I love writing. It keeps me sane. If I’m not expressing myself through writing, I’m depressed. Out of all my creative pursuits, writing is the one that underlies and defines everything. It is through writing I find my most genuine self, my voice. Last year I found myself in a creative block from writing because things got too difficult. It was one of the worst years of my life. Expectations piled on, I became insecure about myself, I lost faith in the choices I’d made in my life, and I stopped writing because it depressed me. I saw no more meaning in it. There were days when I didn’t feel like waking up. Most days I sat doing nothing. For the first time in my life my mind was vacant.
But I had to write. I had to get back my creative stride. I was tired of oblivion. So I looked back at that device. That confused, difficult device. I had to find a reason to do it again. Difficult wasn’t impossible. I had to convince myself these words weren’t meaningless. I needed to write to keep healthy. I had to find a way to salvage my passion.

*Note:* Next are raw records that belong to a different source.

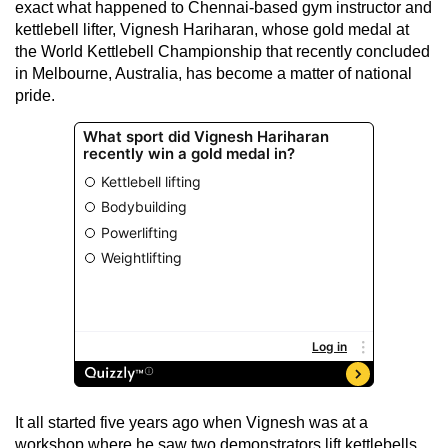
exact what happened to Chennai-based gym instructor and
kettlebell lifter, Vignesh Hariharan, whose gold medal at
the World Kettlebell Championship that recently concluded
in Melbourne, Australia, has become a matter of national
pride.
It all started five years ago when Vignesh was at a
workshop where he saw two demonstrators lift kettlebells.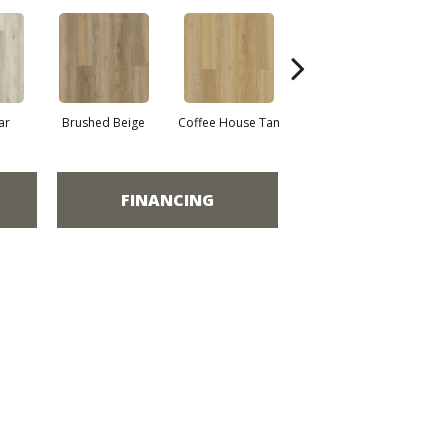
ar
Brushed Beige
Coffee House Tan
Canvas
FINANCING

I took a writing course. Through it I met a group of writers. I meet with this group of writers every Wednesday. Simply discussing our writing problems is therapeutic and helpful. It shows I’m not the only one struggling. They’ve been helping me out of this rut. We meet every Wednesday for three hours and I can honestly say those three hours are the best part of my week. I’ve been working my way out of this writer’s block through routine and discipline. I’ve started a blog and make it a habit to take a photograph every day. Now I’m making the goal to write something, anything, every day and post it up for people to see. It doesn’t have to be good. It doesn’t have to be perfect. Writing is a habit. Creation is a habit. My goal is to be open about myself. I’ve learned that the best cure for a depression is unapologetic creation. It’s not hard. I’m getting better. All I got to do is chase that feeling. With the support of my peers in my writing group, I will find my way back to being a writer.